Everyone says OCR is a timesaver, but on 120 crumpled cafe receipts yesterday, Tesseract plus cleanup took longer than just tabbing through fields in Google Sheets and still only hit about 93% accuracy… If you’ve got a setup where OCR really beats manual on messy inputs, what’s the trick — preprocessing steps, templates, or a tool I should try instead?
I only got OCR to beat manual when I used a receipt-specific model and “ironed” the image first. Auto dewarp/deskew + CLAHE, then Azure’s prebuilt receipt model instead of raw Tesseract bumped me from about 93% to about 98% and about halved time on crumpled slips (Receipt data extraction - Document Intelligence - Foundry Tools | Microsoft Learn). If you need to stay local, whitelist digits/currency and add a vendor wordlist — does your set skew to one chain, @OP?
Messy cafe slips are , but what sped me up was narrowing scope: OCR only date/merchant/total with a char whitelist and regex, and auto-queue anything below 0.90 confidence for manual. That took me from “93% accuracy” to about 99% on about 150 receipts and beat tabbing in Sheets; line items I still enter by hand. Piggybacking on @riverledger, try Tesseract --psm 6 with tessedit_char_whitelist=0123456789./ and a quick total-vs-line sum sanity check — does that sound workable for your 120?
Quick win: run two Tesseract passes (psm 6 and 11) and majority‑vote just the total/date/merchant, then auto‑accept only when subtotal+tax≈total; anything that fails that checksum dumps to a manual queue. Building on @sward, this cut my hand checks by about 60% because the math acts like a bouncer — no match, no entry.
Same boat here. What finally tipped it for me on about 100 crumpled thermal slips was switching to tessdata_fast (GitHub - tesseract-ocr/tessdata_fast: Fast integer versions of trained LSTM models) and pre-inverting + Sauvola thresholding before OCR; have you tried that on your 120 receipts? It’s a small accuracy trade‑off versus best, but overall throughput beat tabbing in Sheets.

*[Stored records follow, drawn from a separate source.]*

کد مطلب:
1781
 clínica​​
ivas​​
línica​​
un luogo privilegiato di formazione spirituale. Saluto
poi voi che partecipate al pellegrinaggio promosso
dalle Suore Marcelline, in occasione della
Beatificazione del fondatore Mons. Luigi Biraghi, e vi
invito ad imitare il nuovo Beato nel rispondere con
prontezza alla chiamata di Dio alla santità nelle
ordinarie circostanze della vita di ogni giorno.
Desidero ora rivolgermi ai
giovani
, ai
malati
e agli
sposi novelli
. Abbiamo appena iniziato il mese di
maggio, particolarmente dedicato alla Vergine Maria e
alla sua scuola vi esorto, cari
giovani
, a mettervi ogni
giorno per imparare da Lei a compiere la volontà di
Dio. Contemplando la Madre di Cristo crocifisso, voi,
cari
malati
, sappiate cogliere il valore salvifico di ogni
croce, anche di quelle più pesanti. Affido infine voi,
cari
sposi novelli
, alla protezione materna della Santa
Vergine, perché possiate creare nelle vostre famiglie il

Have you tried a prebuilt receipt model instead of generic OCR? Azure Form Recognizer’s Receipt (Receipt data extraction - Document Intelligence - Foundry Tools | Microsoft Learn) plus a simple ‘auto-reject if subtotal+tax!=total’ and a small merchant dictionary ended up quicker than keying by hand on wrinkly café slips, with the caveat of per‑page cost and data leaving your machine.
Piggybacking on @bravementor: what sped me up wasn’t new OCR, it was a merchant-first flow — fuzzy-match the first text line to bucket by cafe, then run tiny vendor-specific regex templates so you only review outliers. On about 150 crumpled slips that beat manual and pushed past the “93%” you hit. Would a quick merchant classifier plus 3–5 templates fit your 120?